■ **Passage**
# Alcohol Tax Repeal, Sales Tax Rollback Make Ballot



## kwflatbed (Dec 29, 2004)

Secretary of State William Galvin has unveiled the order of the ballot questions that will appear on the November ballot.

The first question will give voters the chance to repeal the state's alcohol sales tax.

The alcohol sales tax was first implemented in 2009 as part of the state's efforts to raise revenues.

Package store owners say the tax has turned customers away, especially on the border with New Hampshire, which does not have sales tax.

Opponents say the tax revenue pays for essential substance abuse programs.

Full Story:
Williams Galvin's Office Reveals Nov. Ballot Questions, Alcohol Tax, Sales Tax, Affordable Housing - wbztv.com


----------



## Hush (Feb 1, 2009)

About time, Im pretty tired of getting taxed on taxes.


----------



## Lost (Dec 19, 2006)

Just what we need, an excuse for this state to layoff the rest of the police officers.

In other news, the State announced unemployed immigrants will now be receiving dental and vision insurance.


----------



## Bloodhound (May 20, 2010)

What's the worst that happens, they take away our Quinn? F with our pensions?


----------



## GeepNutt (Aug 10, 2005)

Don't they do this every few years? 

After several month's of "It's for the Children" ads, the sheep, as anyone could predict, will vote to keep their taxes at the higher rate. 

Now f'ing with their booze, that'll be repealed with about a 95% margin! :beer_yum:


----------



## jedediah1 (Jun 18, 2009)

i vote for our sales tax to go back to 5% so we don't need caculators to figure out the real cost of a coke


----------



## Lost (Dec 19, 2006)

jedediah1 said:


> i vote for our sales tax to go back to 5% so we don't need caculators to figure out the real cost of a coke


It's really pretty amazing to me. I wanted to make a witty comment about the property tax, or lack thereof, of Jedediah's parking plot down by the river when I came to a realization.

Anything waterfront =$$$, so the assesed value is probably north of $300k. At the current mill rate.....

■ **Data**
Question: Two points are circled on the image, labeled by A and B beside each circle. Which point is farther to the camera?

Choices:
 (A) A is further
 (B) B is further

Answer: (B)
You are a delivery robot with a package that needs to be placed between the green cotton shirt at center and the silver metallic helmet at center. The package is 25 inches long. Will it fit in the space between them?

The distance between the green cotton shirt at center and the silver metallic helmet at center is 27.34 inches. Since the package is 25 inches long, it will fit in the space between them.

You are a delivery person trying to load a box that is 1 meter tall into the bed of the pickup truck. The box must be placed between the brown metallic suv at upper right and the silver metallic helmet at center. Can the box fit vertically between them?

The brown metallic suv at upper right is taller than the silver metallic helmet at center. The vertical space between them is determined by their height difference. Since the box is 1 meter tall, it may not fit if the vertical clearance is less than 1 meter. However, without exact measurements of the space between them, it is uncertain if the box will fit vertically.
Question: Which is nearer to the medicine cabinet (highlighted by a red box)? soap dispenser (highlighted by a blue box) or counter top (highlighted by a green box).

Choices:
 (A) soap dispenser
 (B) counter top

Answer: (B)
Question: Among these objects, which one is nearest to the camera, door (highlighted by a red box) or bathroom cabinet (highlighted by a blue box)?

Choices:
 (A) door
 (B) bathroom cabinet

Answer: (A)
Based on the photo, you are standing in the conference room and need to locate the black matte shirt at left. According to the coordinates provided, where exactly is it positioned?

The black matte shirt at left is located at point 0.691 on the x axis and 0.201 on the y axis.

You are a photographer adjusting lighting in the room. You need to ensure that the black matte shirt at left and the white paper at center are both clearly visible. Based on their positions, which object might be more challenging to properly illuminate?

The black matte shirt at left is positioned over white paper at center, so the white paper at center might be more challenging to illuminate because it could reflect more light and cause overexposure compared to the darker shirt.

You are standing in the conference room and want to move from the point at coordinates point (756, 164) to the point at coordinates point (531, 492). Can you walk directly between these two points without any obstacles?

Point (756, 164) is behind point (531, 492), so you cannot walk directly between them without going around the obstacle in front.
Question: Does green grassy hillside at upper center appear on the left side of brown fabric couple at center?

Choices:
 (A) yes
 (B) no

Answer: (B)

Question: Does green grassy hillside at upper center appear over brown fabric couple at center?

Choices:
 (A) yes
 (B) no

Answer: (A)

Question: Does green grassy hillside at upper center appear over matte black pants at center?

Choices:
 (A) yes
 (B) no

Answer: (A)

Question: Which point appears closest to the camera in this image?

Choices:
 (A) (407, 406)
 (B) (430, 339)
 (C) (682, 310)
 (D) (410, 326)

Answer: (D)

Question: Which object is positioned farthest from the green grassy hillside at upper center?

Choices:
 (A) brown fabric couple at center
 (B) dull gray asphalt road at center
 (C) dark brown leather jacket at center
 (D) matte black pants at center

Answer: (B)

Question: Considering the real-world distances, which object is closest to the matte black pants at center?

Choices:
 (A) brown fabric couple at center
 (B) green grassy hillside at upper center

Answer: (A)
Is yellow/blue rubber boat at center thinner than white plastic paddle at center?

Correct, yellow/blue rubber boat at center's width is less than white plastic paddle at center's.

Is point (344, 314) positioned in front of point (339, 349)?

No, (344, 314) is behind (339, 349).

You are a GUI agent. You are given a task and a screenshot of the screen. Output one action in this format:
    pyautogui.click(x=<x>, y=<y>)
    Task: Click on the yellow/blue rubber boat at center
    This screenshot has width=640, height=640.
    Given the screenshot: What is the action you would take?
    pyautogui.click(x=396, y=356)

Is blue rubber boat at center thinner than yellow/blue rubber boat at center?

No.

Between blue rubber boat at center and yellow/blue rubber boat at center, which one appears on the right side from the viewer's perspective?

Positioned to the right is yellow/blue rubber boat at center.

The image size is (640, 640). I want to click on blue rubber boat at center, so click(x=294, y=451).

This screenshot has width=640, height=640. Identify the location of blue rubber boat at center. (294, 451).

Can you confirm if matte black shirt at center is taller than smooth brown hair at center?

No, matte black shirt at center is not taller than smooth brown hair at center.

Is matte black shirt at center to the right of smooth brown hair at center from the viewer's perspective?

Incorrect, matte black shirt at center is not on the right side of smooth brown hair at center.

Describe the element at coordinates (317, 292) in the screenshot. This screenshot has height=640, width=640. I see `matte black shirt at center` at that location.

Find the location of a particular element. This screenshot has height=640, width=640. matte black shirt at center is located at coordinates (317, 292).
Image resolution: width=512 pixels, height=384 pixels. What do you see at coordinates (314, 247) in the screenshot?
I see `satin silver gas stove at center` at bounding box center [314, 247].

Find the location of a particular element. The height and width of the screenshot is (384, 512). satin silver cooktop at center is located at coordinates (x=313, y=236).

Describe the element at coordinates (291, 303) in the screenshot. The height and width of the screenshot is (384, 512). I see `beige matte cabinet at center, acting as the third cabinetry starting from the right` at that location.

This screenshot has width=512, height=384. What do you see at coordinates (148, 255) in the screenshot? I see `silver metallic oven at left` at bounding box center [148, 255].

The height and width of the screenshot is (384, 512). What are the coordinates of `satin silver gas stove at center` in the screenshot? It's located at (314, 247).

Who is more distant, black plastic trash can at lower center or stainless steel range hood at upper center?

■ **Tasks for this exercise**
a) Give every username that posts in the ballot-question thread, listing each name once.
b) Extend the ballot-question thread, picking up after its final post.

■ **Outputs for the tasks**
a) kwflatbed, Hush, Lost, Bloodhound, GeepNutt, jedediah1

b)
While we are at it, waterfront= flood prone- better pay up for your federal flood insurance

Excise tax- if it's a new van, better hang on to your ankles pretty tight

Mandatory auto insurance

Mandatory health insurance

Federal Income Tax- Pretty sure your auto loan payments do not count as mortgage payments

State Income Tax

Tax on the alcohol you drink to make you forget you live in a van, down by the river

Tax on the gas to heat the truck in the winter

With all that, when the river rises while you sleep, and you get carried away in the deluge, there are no cops or firefighters left to call for help.

Just sayin


----------



## OfficerObie59 (Sep 14, 2007)

I have no problem paying taxes...I have a problem paying unreasonable taxes. Vote to repeal the increase and tax on booze. 

What are they gonna do? Take away details and Quinn?


----------



## EnforceOfficer (Jun 1, 2010)

jedediah1 said:


> i vote for our sales tax to go back to 5% so we don't need caculators to figure out the real cost of a coke


In Canada, only Alberta, Yukon, Northwest Territories and Nunavut have a %5 (Federal) sales tax, the rest of the provinces have a (Federal and Provincial Combined) sales tax rate of % 10 to % 15.5...

Here in Ontario (I think I mentioned it hear before), until the first of this month, we paid %5 tax on some things, %8 tax on other things, and %13 tax on some more other things; now we just pay a "harmonized" % 13 tax on anything taxable. To compensate us, the provincial government gave us a measly income tax cut (which was swallowed up by public employees pension dues increase, partly controlled by the Government of Ontario), then sent everyone a check for $100 per single person of $300 per family...:thumbs_down:

Liquor tax is % 15 in Ontario...


----------



## SinePari (Aug 15, 2004)

If the state rolls back sales tax, guess where the revenue is gonna come from? Those who pay income, property, healthcare and everything else taxes.

MA Leaders: No 'Plan B' If Sales Tax Cut Passes - wbztv.com

*MA Leaders: No 'Plan B' If Sales Tax Cut Passes*

BOSTON (AP) ― 










It's the fiscal elephant in the room, a ballot question that would cut the Massachusetts sales tax rate by more than half, and none of the state's top political leaders has come up with a plan to deal with it if it passes.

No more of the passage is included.